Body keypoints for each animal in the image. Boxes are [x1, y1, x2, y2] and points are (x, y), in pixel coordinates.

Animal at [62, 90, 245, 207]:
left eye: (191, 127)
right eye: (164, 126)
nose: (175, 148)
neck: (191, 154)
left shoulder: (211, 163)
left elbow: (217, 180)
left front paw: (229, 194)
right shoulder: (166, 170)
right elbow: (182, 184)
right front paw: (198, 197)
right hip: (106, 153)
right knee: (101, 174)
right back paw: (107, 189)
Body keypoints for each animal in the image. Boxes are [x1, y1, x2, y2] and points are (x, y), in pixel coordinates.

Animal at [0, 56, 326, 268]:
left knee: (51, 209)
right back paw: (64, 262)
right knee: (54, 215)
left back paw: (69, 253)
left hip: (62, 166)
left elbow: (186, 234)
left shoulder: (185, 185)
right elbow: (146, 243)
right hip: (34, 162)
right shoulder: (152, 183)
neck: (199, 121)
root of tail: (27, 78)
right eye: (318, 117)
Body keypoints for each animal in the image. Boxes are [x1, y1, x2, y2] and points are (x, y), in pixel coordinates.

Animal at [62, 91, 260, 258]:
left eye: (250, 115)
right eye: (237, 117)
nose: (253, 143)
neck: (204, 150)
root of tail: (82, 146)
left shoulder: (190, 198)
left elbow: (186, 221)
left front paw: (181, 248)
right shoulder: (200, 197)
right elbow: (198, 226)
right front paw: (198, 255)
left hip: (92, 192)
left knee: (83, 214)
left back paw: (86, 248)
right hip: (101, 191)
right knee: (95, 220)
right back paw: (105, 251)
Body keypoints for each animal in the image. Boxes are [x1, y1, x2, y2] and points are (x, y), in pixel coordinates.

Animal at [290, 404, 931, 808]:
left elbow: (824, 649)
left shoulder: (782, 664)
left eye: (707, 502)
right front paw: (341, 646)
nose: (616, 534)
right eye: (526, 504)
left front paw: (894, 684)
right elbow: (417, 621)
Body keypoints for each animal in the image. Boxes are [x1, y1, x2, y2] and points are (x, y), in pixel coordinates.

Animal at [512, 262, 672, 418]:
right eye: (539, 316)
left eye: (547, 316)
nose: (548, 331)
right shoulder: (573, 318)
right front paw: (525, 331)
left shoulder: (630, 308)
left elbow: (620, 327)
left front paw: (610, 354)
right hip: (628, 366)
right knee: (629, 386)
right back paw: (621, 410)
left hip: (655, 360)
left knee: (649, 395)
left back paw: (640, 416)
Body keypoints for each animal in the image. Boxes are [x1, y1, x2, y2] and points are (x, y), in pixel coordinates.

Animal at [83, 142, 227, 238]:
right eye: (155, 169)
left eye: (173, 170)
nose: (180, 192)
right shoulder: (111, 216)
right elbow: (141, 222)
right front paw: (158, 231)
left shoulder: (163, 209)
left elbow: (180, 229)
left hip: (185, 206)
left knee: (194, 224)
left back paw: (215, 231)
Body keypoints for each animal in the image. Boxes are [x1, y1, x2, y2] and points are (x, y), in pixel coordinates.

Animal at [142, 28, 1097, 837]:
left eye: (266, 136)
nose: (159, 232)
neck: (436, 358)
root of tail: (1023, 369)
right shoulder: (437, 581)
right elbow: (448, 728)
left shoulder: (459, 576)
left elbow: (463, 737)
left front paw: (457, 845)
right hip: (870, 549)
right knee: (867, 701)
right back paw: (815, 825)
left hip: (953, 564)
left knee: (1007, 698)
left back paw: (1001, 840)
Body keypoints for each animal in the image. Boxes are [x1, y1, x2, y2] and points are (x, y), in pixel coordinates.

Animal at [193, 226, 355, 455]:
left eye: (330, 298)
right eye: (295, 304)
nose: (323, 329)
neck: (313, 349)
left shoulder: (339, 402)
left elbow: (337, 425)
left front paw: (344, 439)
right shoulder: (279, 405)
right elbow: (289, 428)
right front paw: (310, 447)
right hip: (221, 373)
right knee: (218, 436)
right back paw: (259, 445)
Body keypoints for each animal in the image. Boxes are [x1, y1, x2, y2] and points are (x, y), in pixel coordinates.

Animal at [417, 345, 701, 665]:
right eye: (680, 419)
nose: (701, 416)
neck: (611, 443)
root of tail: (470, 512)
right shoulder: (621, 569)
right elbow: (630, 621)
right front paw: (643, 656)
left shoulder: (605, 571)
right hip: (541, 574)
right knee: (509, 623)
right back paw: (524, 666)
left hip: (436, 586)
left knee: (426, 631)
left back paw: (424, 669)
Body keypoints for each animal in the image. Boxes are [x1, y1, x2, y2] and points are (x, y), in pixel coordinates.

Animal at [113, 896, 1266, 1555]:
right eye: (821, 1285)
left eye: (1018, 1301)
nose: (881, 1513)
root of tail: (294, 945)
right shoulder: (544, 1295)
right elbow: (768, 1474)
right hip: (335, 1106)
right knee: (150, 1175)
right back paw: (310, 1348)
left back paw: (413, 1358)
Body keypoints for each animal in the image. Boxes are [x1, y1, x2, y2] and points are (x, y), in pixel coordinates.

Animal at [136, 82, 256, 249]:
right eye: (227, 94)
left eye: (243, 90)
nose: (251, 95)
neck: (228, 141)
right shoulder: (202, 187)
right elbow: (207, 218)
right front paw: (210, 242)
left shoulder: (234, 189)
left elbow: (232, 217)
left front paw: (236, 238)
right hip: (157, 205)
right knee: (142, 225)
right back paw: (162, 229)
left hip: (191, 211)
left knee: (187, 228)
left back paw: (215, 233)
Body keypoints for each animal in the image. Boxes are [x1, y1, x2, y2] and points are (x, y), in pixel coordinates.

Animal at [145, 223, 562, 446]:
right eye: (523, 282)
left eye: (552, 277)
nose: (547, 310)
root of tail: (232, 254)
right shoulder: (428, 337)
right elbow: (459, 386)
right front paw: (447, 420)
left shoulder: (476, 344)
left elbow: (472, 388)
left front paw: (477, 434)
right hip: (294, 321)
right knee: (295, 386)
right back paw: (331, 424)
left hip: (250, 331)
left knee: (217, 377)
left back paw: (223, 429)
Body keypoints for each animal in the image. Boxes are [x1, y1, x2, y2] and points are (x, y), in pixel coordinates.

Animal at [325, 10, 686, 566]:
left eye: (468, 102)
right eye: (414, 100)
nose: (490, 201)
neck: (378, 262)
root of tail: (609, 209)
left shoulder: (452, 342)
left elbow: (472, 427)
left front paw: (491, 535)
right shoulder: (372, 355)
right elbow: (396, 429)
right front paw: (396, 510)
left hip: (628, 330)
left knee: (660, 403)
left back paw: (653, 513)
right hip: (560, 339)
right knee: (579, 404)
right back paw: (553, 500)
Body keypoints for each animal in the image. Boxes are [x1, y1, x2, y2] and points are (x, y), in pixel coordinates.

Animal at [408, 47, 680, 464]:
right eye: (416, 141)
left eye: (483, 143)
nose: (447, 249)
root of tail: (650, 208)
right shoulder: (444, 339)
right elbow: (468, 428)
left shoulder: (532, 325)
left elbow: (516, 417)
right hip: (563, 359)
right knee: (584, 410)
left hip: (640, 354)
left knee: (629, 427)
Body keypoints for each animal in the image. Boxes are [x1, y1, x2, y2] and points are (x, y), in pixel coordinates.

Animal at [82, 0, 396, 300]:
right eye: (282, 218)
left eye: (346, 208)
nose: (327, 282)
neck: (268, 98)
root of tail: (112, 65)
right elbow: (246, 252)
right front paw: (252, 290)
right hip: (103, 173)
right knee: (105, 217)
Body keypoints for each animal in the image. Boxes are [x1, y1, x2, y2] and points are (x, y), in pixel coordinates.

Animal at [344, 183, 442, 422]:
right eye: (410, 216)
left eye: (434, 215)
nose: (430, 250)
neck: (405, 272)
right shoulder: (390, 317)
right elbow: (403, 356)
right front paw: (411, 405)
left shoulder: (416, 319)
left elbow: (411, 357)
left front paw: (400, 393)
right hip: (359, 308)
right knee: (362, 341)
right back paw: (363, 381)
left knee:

* * * * * * * * *

▶ [WORK TO COMPLETE]
Search the entries for the string "tail". Copy every line that has it.

▶ [SOLUTION]
root of tail: (27, 78)
root of tail: (82, 146)
root of tail: (1023, 369)
root of tail: (470, 512)
root of tail: (294, 945)
root of tail: (232, 254)
root of tail: (609, 209)
root of tail: (650, 208)
root of tail: (112, 65)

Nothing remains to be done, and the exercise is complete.